Every entry is to be returned exactly as it stands; the pictures are to be dropped.

Stored data entries
BEGIN

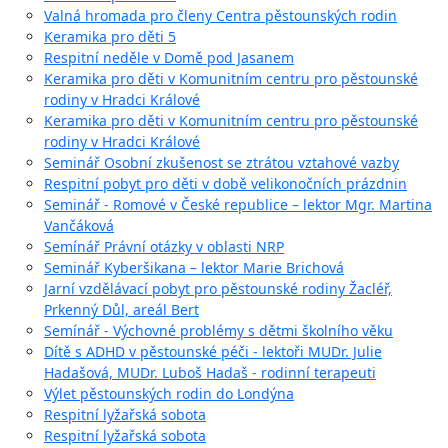
Valná hromada pro členy Centra pěstounských rodin
Keramika pro děti 5
Respitní neděle v Domě pod Jasanem
Keramika pro děti v Komunitním centru pro pěstounské
rodiny v Hradci Králové
Keramika pro děti v Komunitním centru pro pěstounské
rodiny v Hradci Králové
Seminář Osobní zkušenost se ztrátou vztahové vazby
Respitní pobyt pro děti v době velikonočních prázdnin
Seminář - Romové v České republice – lektor Mgr. Martina
Vančáková
Semínář Právní otázky v oblasti NRP
Seminář Kyberšikana – lektor Marie Brichová
Jarní vzdělávací pobyt pro pěstounské rodiny Žacléř,
Prkenný Důl, areál Bert
Semínář - Výchovné problémy s dětmi školního věku
Dítě s ADHD v pěstounské péči - lektoři MUDr. Julie
Hadašová, MUDr. Luboš Hadaš - rodinní terapeuti
Výlet pěstounských rodin do Londýna
Respitní lyžařská sobota
Respitní lyžařská sobota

END

> Response below:
Valná hromada pro členy Centra pěstounských rodin
Keramika pro děti 5
Respitní neděle v Domě pod Jasanem
Keramika pro děti v Komunitním centru pro pěstounské
rodiny v Hradci Králové
Keramika pro děti v Komunitním centru pro pěstounské
rodiny v Hradci Králové
Seminář Osobní zkušenost se ztrátou vztahové vazby
Respitní pobyt pro děti v době velikonočních prázdnin
Seminář - Romové v České republice – lektor Mgr. Martina
Vančáková
Semínář Právní otázky v oblasti NRP
Seminář Kyberšikana – lektor Marie Brichová
Jarní vzdělávací pobyt pro pěstounské rodiny Žacléř,
Prkenný Důl, areál Bert
Semínář - Výchovné problémy s dětmi školního věku
Dítě s ADHD v pěstounské péči - lektoři MUDr. Julie
Hadašová, MUDr. Luboš Hadaš - rodinní terapeuti
Výlet pěstounských rodin do Londýna
Respitní lyžařská sobota
Respitní lyžařská sobota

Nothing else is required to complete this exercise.